Theres a new publication interest metric now available to users on researchgate regarding their papers. Theres a read and a full read? Are there any half reads? Do you think there is any use for this metric?
Yes, I think it is useful, because only "full-text read" seems to mean that somebody has been truly inerested in my paper - simple "read" may only indicate that somebody checked whether my paper might be interested but ascertained that it is not...
A "read" may indicate that someone has read the comments or checked the number of reads, or a follower checking the article information. I do not know if RG gives more points credit for a full text read.
I think a "read" is where they have a look at the paper page on rRG without downloading the pdf. perhaps the full read is counted when the pdf is downloaded?
Very likely. This also shows that researchers are more interested in articles information and exchanging ideas, and that few download pdfs to read full texts.

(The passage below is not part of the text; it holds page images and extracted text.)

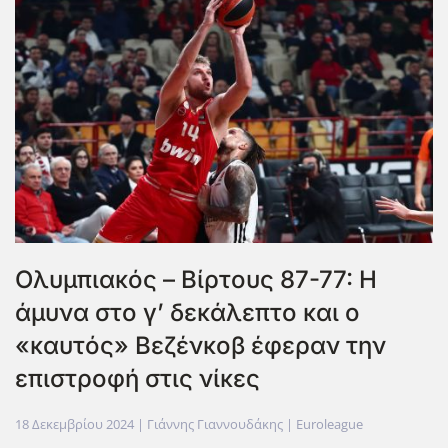
Ολυμπιακός – Βίρτους 87-77: Η
άμυνα στο γ’ δεκάλεπτο και ο
«καυτός» Βεζένκοβ έφεραν την
επιστροφή στις νίκες
18 Δεκεμβρίου 2024
| Γιάννης Γιαννουδάκης |
Euroleague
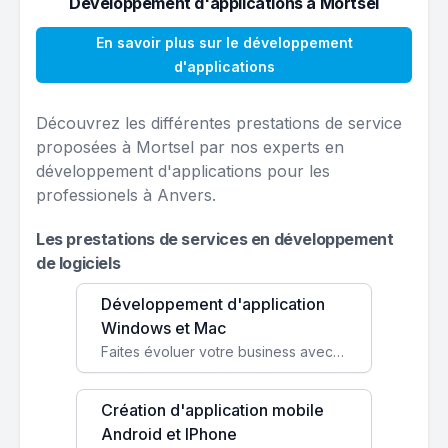
Développement d'applications à Mortsel
En savoir plus sur le développement
d'applications
Découvrez les différentes prestations de service
proposées à Mortsel par nos experts en
développement d'applications pour les
professionels à Anvers.
Les prestations de services en développement
de logiciels
Développement d'application
Windows et Mac
Faites évoluer votre business avec des solutions logicielles personnalisées, parfaitement adaptées à vos besoins spécifiques.
Création d'application mobile
Android et IPhone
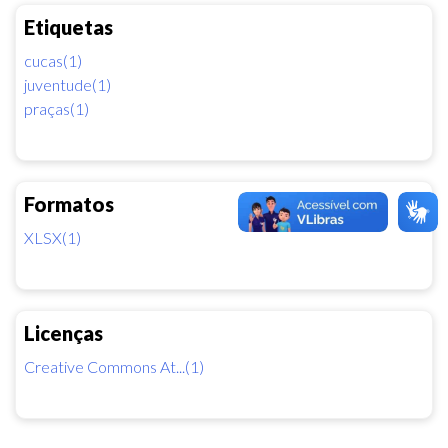
Etiquetas
cucas(1)
juventude(1)
praças(1)
Formatos
XLSX(1)
Licenças
Creative Commons At...(1)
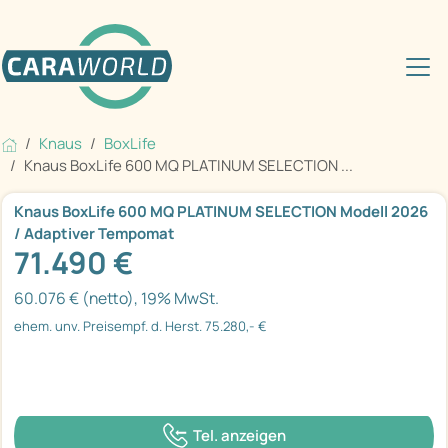
Knaus
BoxLife
Knaus BoxLife 600 MQ PLATINUM SELECTION ...
Knaus BoxLife 600 MQ PLATINUM SELECTION Modell 2026
/ Adaptiver Tempomat
71.490 €
60.076 € (netto), 19% MwSt.
ehem. unv. Preisempf. d. Herst. 75.280,- €
Tel. anzeigen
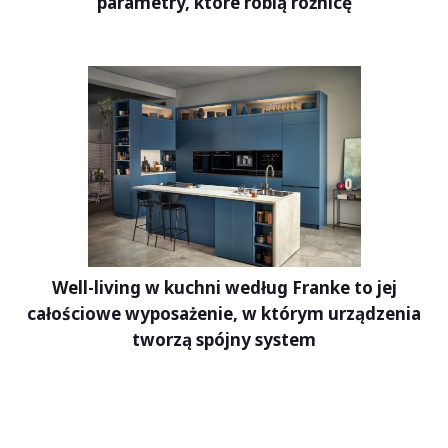
parametry, które robią różnicę
Well-living w kuchni według Franke to jej
całościowe wyposażenie, w którym urządzenia
tworzą spójny system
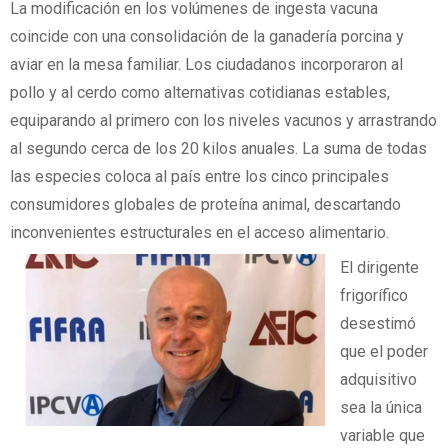
La modificación en los volúmenes de ingesta vacuna
coincide con una consolidación de la ganadería porcina y
aviar en la mesa familiar. Los ciudadanos incorporaron al
pollo y al cerdo como alternativas cotidianas estables,
equiparando al primero con los niveles vacunos y arrastrando
al segundo cerca de los 20 kilos anuales. La suma de todas
las especies coloca al país entre los cinco principales
consumidores globales de proteína animal, descartando
inconvenientes estructurales en el acceso alimentario.
El dirigente
frigorífico
desestimó
que el poder
adquisitivo
sea la única
variable que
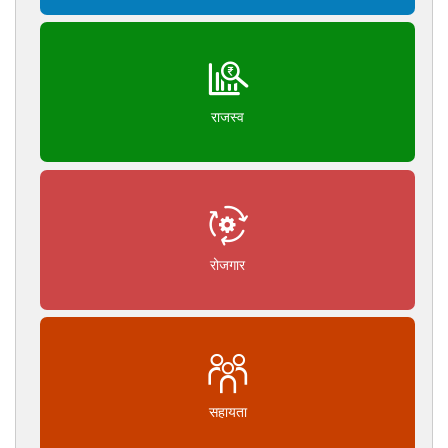
राजस्व
रोजगार
सहायता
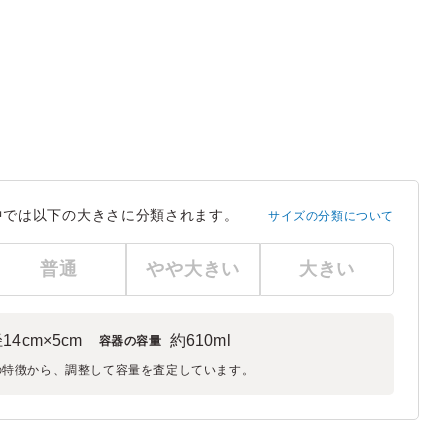
中では以下の大きさに分類されます。
サイズの分類について
普通
やや大きい
大きい
14cm×5cm
約610ml
容器の容量
の特徴から、調整して容量を査定しています。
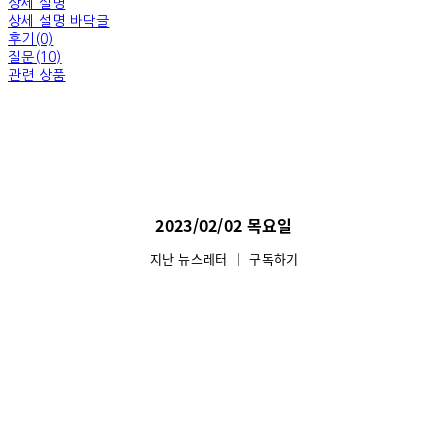
상세 설명
상세 설명 바닥글
후기(0)
질문(10)
관련 상품
2023/02/02 목요일
지난 뉴스레터
│
구독하기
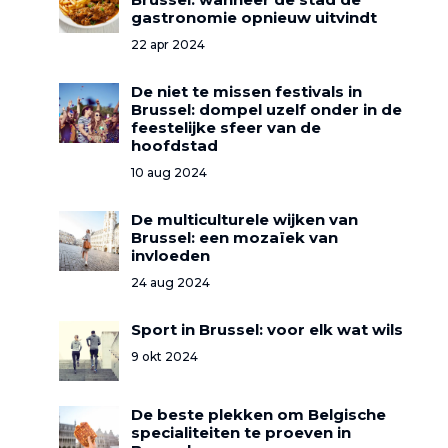
gastronomie opnieuw uitvindt
22 apr 2024
De niet te missen festivals in
Brussel: dompel uzelf onder in de
feestelijke sfeer van de
hoofdstad
10 aug 2024
De multiculturele wijken van
Brussel: een mozaïek van
invloeden
24 aug 2024
Sport in Brussel: voor elk wat wils
9 okt 2024
De beste plekken om Belgische
specialiteiten te proeven in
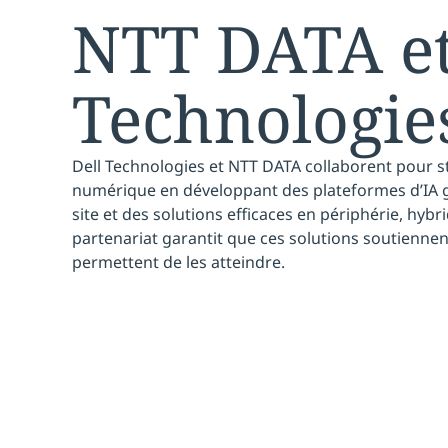
NTT DATA et
Technologie
Dell Technologies et NTT DATA collaborent pour s
numérique en développant des plateformes d’IA g
site et des solutions efficaces en périphérie, hyb
partenariat garantit que ces solutions soutiennent
permettent de les atteindre.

Its a shame that again RG make a big deal about citations. this system is definitely not fair for some scientists in narrow areas of research where there are not many others to cite their research.
Any metric is inherently flawed, but moe so, are subjective evaluations by committees who evaluate narrow areas of research, or multidisciplinary research. The alternative to any metric is a group of biased individuals evaluating one of their competitors.
Aceil: "Any metric is inherently flawed, but moe so, are subjective evaluations" - as to me, I consider any system of subjective evaluations as incomparably better than any formal "metric": subjective evaluations are at least in principle based on scientific value of the evaluated paper (or scientific achievements of a scientist); they of course are also "inherently flawed" by dishonesty or incompetence of many "evaluators" ("peer"-reviewing is a nice example!), but an author of a paper scientifically valuable though not meeting formal criteria, or a scientist publishing an important comprehensive (so, time-demanding) monograph every 5 years, has some chance to be appropriately evaluated subjectively (not all reviewers are hostile or narrow-minded), while he/she has no chance whatsoever with the "objective metrics" system ("you have published only 2 papers in 10 years", or "your paper has not been peer-reviewed", so your will lose your job, your grant application will be automatically rejected, &c.! "Sorry, no ill-will, nobody to blame: objective metric has shown that you are worthless"! I wonder whether Darwin or Einstein would today have any chance to be esteemed...
Roman: I totally agree with your perspective: a subjective evaluation by impartial reviewers is much better than using a flawed metric without recognizing its limitations.